## 练习内容
请重写从含有“kingdom: Plantae”的那一行起、到含有“common name: Saguaro”的那一行为止（首尾两行均包括）的各行，将其中的“common name”改为“俗名”，其余内容保持不变。

## 练习条目
+--

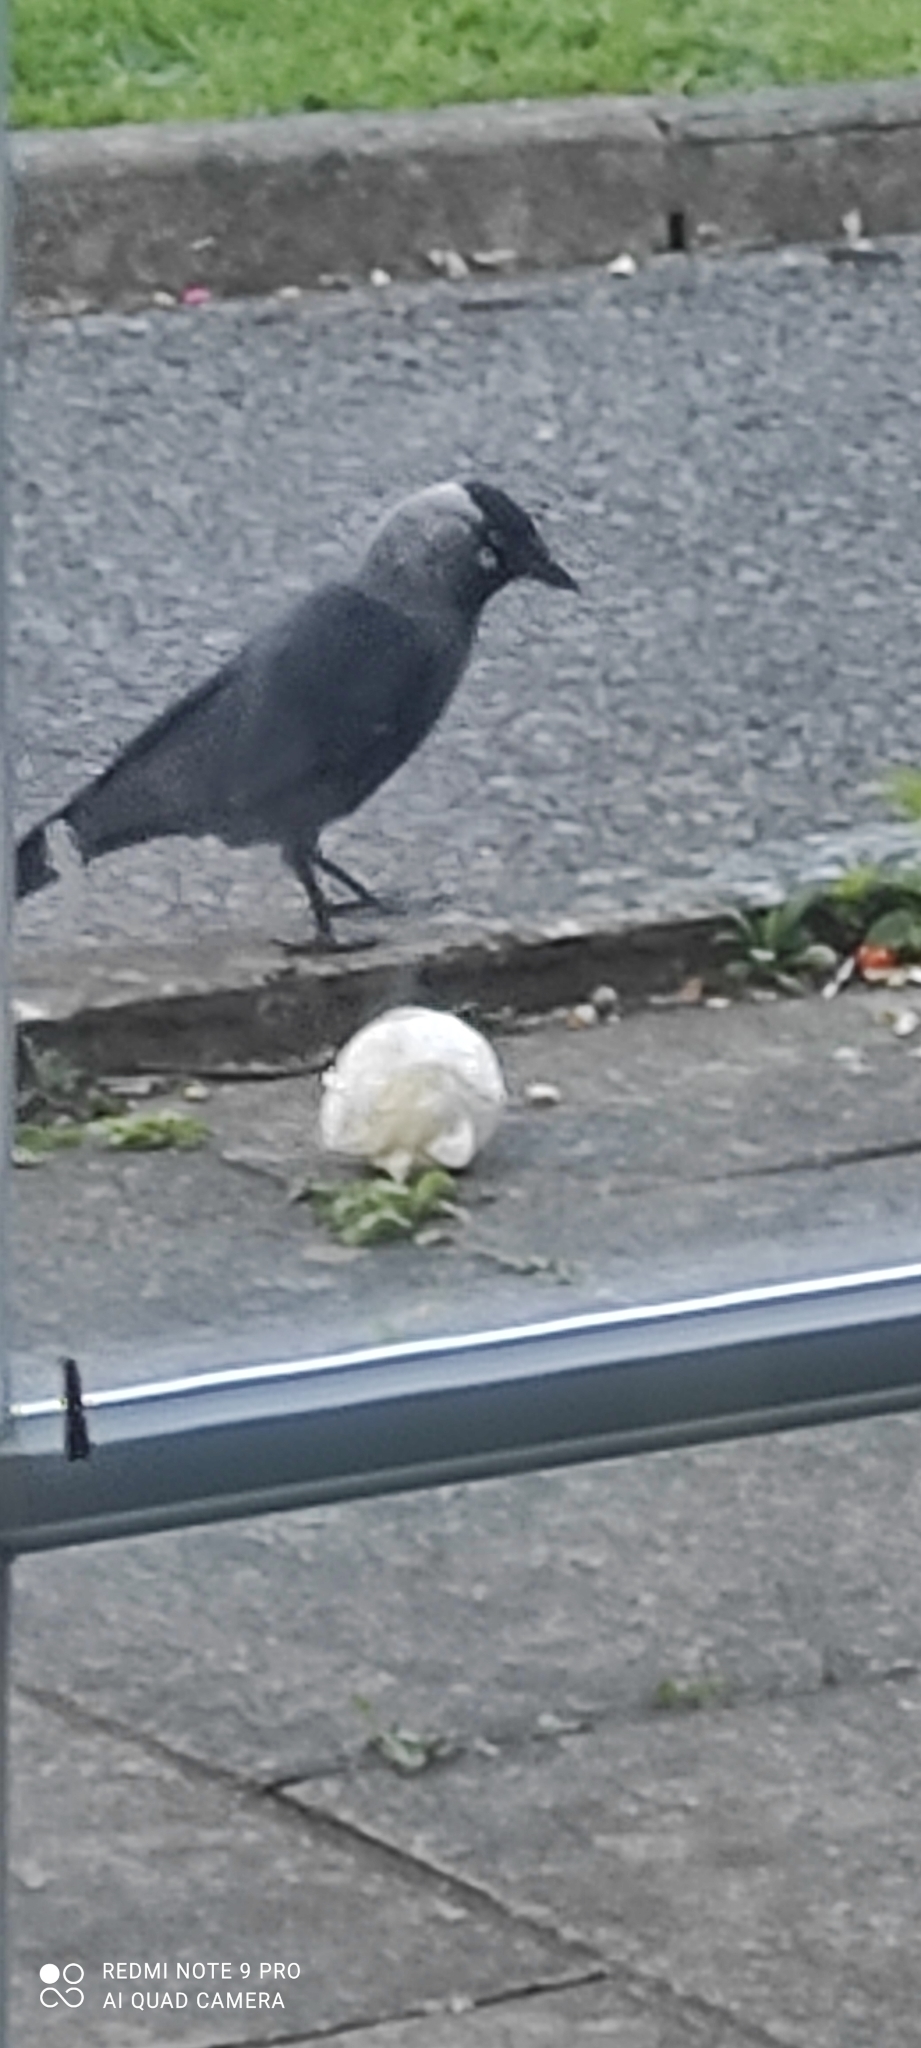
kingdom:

+--

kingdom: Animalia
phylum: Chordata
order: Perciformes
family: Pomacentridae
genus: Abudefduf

+--

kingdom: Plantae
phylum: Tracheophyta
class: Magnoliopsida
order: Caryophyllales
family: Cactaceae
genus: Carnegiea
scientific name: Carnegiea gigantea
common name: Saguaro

+--

## 任务作答
kingdom: Plantae
phylum: Tracheophyta
class: Magnoliopsida
order: Caryophyllales
family: Cactaceae
genus: Carnegiea
scientific name: Carnegiea gigantea
俗名: Saguaro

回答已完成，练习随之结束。